Another area that AR adds value is further upstream: manufacturing. Medtronic has implemented AR at that stage, including production. Here the complex process of assembly line “changeovers” (modifying equipment for a different product output) can benefit from AR.
“In manufacturing, we have various stages of manual, semi-automatic, and automatic processes,” Medtronic’s technical fellow William Harding told Re’Flekt. “Those processes must be transferred across many facilities where there is a lack of standardization around the data. If I add a new process to a production line, many questions need to be addressed: How do I get the process to integrate seamlessly? How do I accomplish that without using paper-based systems? The goal is to speed up efficiencies and reduce scrap while also reducing human error. When we create a new process in lean manufacturing, we need to establish the most ergonomic way for an operator to perform their tasks within a sterile environment.
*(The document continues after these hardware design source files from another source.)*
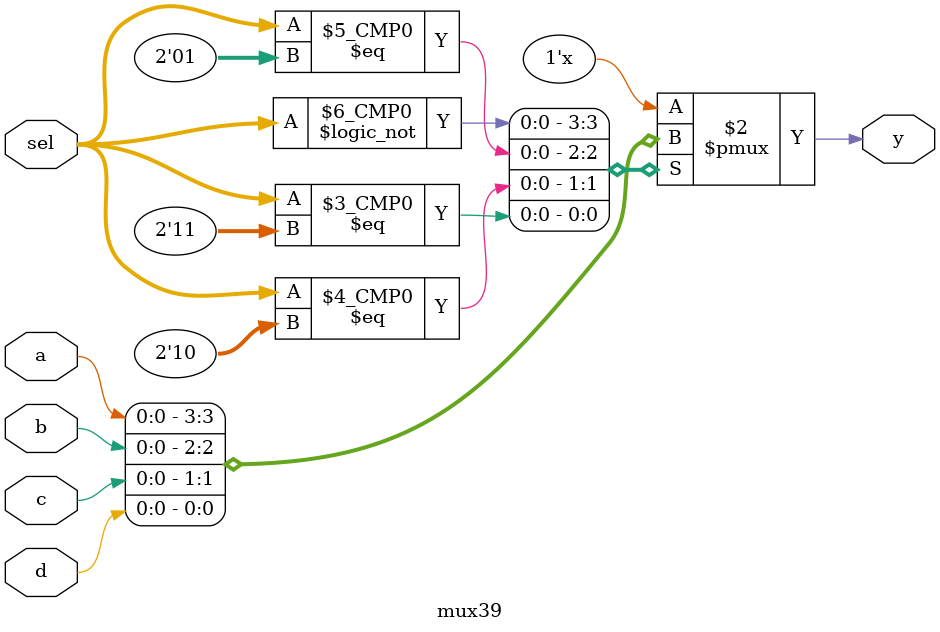
<source format=v>
module mux39 (input [3:0] a, b, c, d,
                               input [1:0] sel,
                               output reg y);

    always @(*) begin
        case(sel)
            2'b00: y = a;
            2'b01: y = b;
            2'b10: y = c;
            2'b11: y = d;
        endcase
    end
    

endmodule

</source>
We also want them to complete these tasks in the most efficient way possible, while delivering a high-quality product. There are many factors to be considered.”
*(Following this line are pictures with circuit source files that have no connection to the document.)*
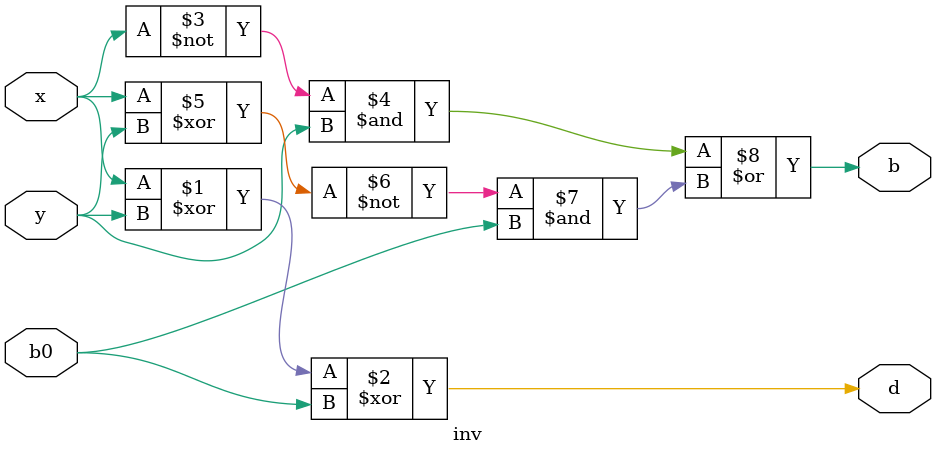
<source format=v>
`timescale 1ns / 1ps


module inv(
    input x, y, b0,
    output d, b
);

assign d = x^y^b0;
assign b = ((~x)&y)|((~(x^y))&b0);

endmodule
</source>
Similarly, Medtronic has begun to use AR simulations to train assembly workers versus cardboard models. Similar to surgeons’ error reduction, manufacturing front-line workers can use AR in simulated environments to save money. That happens to the tune of $30,000 per training.
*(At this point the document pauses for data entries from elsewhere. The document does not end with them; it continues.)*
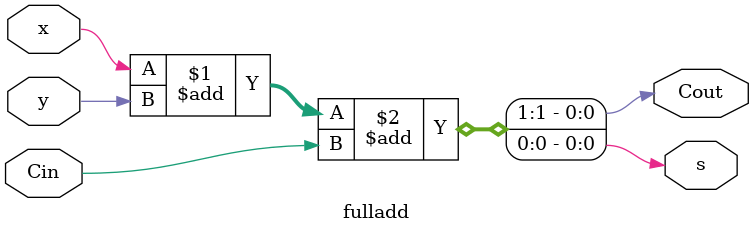
<source format=v>
module top (carryin , X , Y , S , carryout);
  input carryin; 
  input [3:0] X, Y; 
  output [3:0] S; 
  output carryout; 
  wire [3:1] C; 
 
  fulladd stage0(carryin, X[0], Y[0], S[0], C[1]);   
  fulladd stage1(C[1], X[1], Y[1], S[1], C[2]); 
  fulladd stage2(C[2], X[2], Y[2], S[2], C[3]); 
  fulladd stage3(C[3], X[3], Y[3], S[3], carryout); 
 
endmodule 

module fulladd (Cin , x , y , s , Cout); 
  input Cin, x, y; 
  output s, Cout; 
 
  assign {Cout, s} = x + y + Cin; 
 
endmodule 
</source>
“It used to take us two and a half weeks to build a cardboard set-up with five process stations,” said Harding. “For one training session, we also needed at least eight to ten people off the production floor, who then weren’t engaged in manufacturing products while they were in training. It would cost us about $30,000 for one training effort with the cardboard set-up. We usually require five sessions in total to get everything right, and by the time we decide that everything is ready, we’re making changes five minutes later. In contrast, creating AR content to train my colleagues took me less than two hours. They can access it individually whenever required (including in the manufacturing floor cleanroom environment), and we can easily adapt it if changes occur in the set-up.”
Field of View
Speaking of saving time, doctors and nurses often get diverted from patient care due to the processing of medical records, as noted earlier. Here too, AR has come to the rescue by streamlining the transfer of records to a doctor’s field of view where it’s needed.
“EMRs (Electronic Medical Records) and EHRs (Electronic Healthcare Records) were built to improve billing,” said Harding. “Any attempt to digitize these records and integrate the information with other solutions was simply a digital version of the paper-based format. This makes the management of medical records for medical staff very time consuming as they transcribed the manually collected data or transferred the data between dissimilar systems. I found that doctors spend around 52 percent and nurses around 47 percent of their time transcribing health-related data from one system to another, which uses valuable time and skills that they could be investing in the patient. To truly connect devices and digitize our data, we need a transformative approach. That’s what XR technology offers.”
This invokes an important lesson that continues to emerge throughout our case studies. A key success factor in enterprise AR deployments is to create benefits that are felt by the front-line professionals who are proposed to use it. Their buy-in is instrumental in effective deployments.
For example, the medical professional time-saving benefits outlined above not only help Medtronic and medical institutions, but they have tangible quality of work-life advantages for doctors and nurses. This should be a key lesson for AR’s success and its enterprise rollouts.
“There’s no better way to prove that your solution provides value than if the users change their habits and use your tool instead of what they had before,” Re’Flekt CMO and president Dirk Schart told ARtillery Intelligence. “The clearest path to success is to have clear goals, business-side buy-in, and most importantly to prove value to end-users.”